第 4 四半期に一般提供される IBM Z および LinuxOne 向け AI ツールキットは、IBM Z Accelerated for TensorFlow、IBM Z Accelerated for TensorFlow Serving、IBM Z Accelerated for Snap ML などの業界標準のオープンソース AI フレームワークをサポートし、メインフレーム ユーザーが IBM Z 上で信頼できる AI の実装を開始できるようになります。 IBM z/OS メインフレーム オペレーティング システム用の Python AI ツールキットが利用可能になり、開発者は IBM のセキュリティとプライバシーの設計プラクティスに準拠した AI ワークロードをサポートするオープン ソースの Python ソフトウェア ライブラリにアクセスできるようになりました。

IBMによると、この2つのツールスイートは、開発者がメインフレームのデータとアプリケーションを最も広く使用されているAIフレームワークとソフトウェアパッケージに接続できるように設計されているという。

「これらのツールには、IBM Z向けに最適化およびサポートされているフレームワークとライブラリが含まれており、開発者がz/OS上で信頼できるAI機能を実装できるように設計されています」とIBMフェローであり、IBM ZおよびLinuxONEのz/OSおよびAI担当CTOであるエルピーダ・ツォルタトス氏は述べています。

IBM は今後数か月以内に、IBM z/OS 向け Machine Learning のアップデートもリリースする予定です。 Machine Learning for IBM z/OS は、z/OS 上で AI モデルを構築、展開、管理、実行するための IBM のライフサイクル全体にわたる機械学習プラットフォームです。このアップデートにより、ユーザーは機械学習と生成AIモデルを構築するためのツールの統合ライブラリであるIBMのwatsonx.aiにアクセスできるようになります。

さらに、IBM の Cloud Pak for Data も Z プラットフォームで利用できるようになります。これは、データ分析、整理、管理のための統合ソフトウェア要素のモジュール スイートであり、ユーザーは AI モデルの構築プロセスを自動化できます。企業が独自のデータをアップロードし、問題の種類を選択し、開発中のモデルに制約を設定できるため、信頼性が大きな特徴となります。

最後に、IBM は IBM z/OS オペレーティング システム自体も AI を中心に更新される予定であると述べました。 9 月 29 日にリリース予定の IBM z/OS 3.1 アップデートでは、オペレーティング システムが IT プロセスの最適化、管理の簡素化、パフォーマンスの向上、人工知能の実装に必要なスキルの軽減方法を学習および予測するのに役立つ新しい AI システム サービスが提供されます。

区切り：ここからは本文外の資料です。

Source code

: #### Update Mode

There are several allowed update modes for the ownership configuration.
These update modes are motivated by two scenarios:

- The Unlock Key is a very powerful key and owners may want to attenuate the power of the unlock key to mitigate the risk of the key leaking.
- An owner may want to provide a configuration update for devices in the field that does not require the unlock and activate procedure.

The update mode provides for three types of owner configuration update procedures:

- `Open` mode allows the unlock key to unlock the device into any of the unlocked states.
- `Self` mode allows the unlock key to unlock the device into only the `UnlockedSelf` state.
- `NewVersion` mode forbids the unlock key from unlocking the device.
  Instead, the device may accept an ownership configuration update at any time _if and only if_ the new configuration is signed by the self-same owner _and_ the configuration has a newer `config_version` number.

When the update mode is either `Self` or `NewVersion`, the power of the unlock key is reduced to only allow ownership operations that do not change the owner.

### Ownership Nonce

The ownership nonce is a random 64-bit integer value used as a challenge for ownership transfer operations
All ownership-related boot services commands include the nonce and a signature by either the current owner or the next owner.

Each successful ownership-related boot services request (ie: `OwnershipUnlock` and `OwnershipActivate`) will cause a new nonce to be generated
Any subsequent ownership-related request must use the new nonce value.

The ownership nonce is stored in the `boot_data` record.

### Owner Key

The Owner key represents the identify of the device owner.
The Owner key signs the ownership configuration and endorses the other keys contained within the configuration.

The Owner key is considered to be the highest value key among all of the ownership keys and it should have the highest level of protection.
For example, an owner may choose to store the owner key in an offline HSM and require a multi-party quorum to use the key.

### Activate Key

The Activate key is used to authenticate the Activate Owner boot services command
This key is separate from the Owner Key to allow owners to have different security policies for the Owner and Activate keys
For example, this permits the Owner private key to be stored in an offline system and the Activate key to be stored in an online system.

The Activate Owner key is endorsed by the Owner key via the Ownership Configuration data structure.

IBM の顧客であり、スイス最古の民間保険会社である La Mobilière Suisse Holding Sa は、大量のトランザクションを最も安全な方法で処理するために、長年にわたり IBM Z メインフレームを多用してきたと述べています。最近では、同社はIBMと提携して、データ内のパターンを発見し、予測機能を向上させる新しいAIモデルを作成しました。

「当社はIBMと協力し、信頼できるIBM z16システムにAI機能を適用して、ポリシーをより迅速かつ正確に処理およびアドバイスできるようになりました」と、La MobilièreのITアーキテクトであるトーマス・バウマン氏は述べています。「NLPベースのAI機能を使用することで、プライバシーとセキュリティを確保しながら、隠れたデータパターンをほぼリアルタイムで発見でき、結果を予測する精度は94%でした。」

このアップデートは、人工知能を活用してメインフレーム サービスを強化する IBM の取り組みの最新のものにすぎません。 8月に、IBMはAI主導のメインフレーム・アプリケーションの最新化を推進するためにWatsonX Code Assistant for Zをリリースしました。このサービスは、生成 AI を使用して、古い COBOL プログラミング言語で記述されたメインフレーム アプリケーションを Java に変換し、開発者が使いやすくします。

現在、COBOL 開発者を見つけるのは難しく、この言語に精通した多くの人が退職しているため、IBM WatsonX Code Assistant for Z には大きな将来性があります。